_Source information_:
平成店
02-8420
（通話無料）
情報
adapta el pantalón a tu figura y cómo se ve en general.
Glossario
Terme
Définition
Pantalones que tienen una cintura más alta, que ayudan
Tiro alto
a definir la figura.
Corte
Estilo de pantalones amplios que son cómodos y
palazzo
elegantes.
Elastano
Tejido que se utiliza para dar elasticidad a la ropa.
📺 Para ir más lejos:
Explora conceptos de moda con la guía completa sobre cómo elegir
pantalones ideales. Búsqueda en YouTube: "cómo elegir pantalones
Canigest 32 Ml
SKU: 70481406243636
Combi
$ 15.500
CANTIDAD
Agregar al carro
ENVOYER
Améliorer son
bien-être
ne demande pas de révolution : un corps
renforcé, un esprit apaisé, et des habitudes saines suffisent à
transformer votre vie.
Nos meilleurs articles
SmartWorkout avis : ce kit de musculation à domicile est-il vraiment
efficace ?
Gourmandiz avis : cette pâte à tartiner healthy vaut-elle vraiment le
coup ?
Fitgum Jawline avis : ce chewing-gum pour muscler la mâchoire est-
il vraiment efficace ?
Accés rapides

--

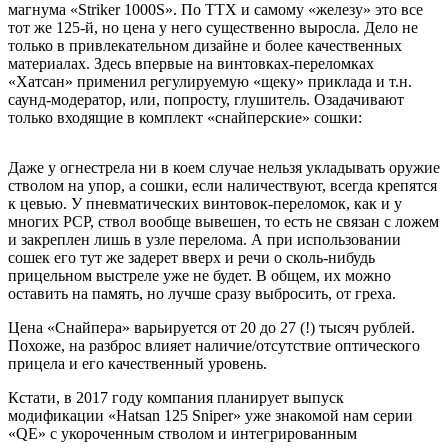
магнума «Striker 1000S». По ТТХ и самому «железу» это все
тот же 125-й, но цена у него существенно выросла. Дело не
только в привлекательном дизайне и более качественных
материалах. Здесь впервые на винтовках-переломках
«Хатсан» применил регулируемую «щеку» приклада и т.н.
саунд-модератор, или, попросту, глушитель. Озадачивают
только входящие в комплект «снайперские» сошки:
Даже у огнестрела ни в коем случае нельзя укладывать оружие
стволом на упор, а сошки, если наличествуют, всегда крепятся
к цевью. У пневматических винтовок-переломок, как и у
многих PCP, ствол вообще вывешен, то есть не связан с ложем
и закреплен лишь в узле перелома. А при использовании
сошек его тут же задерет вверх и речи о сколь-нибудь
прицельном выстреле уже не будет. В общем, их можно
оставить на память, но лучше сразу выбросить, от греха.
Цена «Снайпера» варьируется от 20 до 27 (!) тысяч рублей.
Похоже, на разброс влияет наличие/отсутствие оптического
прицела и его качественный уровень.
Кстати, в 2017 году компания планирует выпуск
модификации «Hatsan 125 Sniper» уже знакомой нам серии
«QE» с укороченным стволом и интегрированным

_Required action_:
Can you quote the part of the data that opens with the line containing "ТТХ и самому" and closes with the line containing "стволом и интегрированным", including both of those lines?

_Answer space_:
магнума «Striker 1000S». По ТТХ и самому «железу» это все
тот же 125-й, но цена у него существенно выросла. Дело не
только в привлекательном дизайне и более качественных
материалах. Здесь впервые на винтовках-переломках
«Хатсан» применил регулируемую «щеку» приклада и т.н.
саунд-модератор, или, попросту, глушитель. Озадачивают
только входящие в комплект «снайперские» сошки:
Даже у огнестрела ни в коем случае нельзя укладывать оружие
стволом на упор, а сошки, если наличествуют, всегда крепятся
к цевью. У пневматических винтовок-переломок, как и у
многих PCP, ствол вообще вывешен, то есть не связан с ложем
и закреплен лишь в узле перелома. А при использовании
сошек его тут же задерет вверх и речи о сколь-нибудь
прицельном выстреле уже не будет. В общем, их можно
оставить на память, но лучше сразу выбросить, от греха.
Цена «Снайпера» варьируется от 20 до 27 (!) тысяч рублей.
Похоже, на разброс влияет наличие/отсутствие оптического
прицела и его качественный уровень.
Кстати, в 2017 году компания планирует выпуск
модификации «Hatsan 125 Sniper» уже знакомой нам серии
«QE» с укороченным стволом и интегрированным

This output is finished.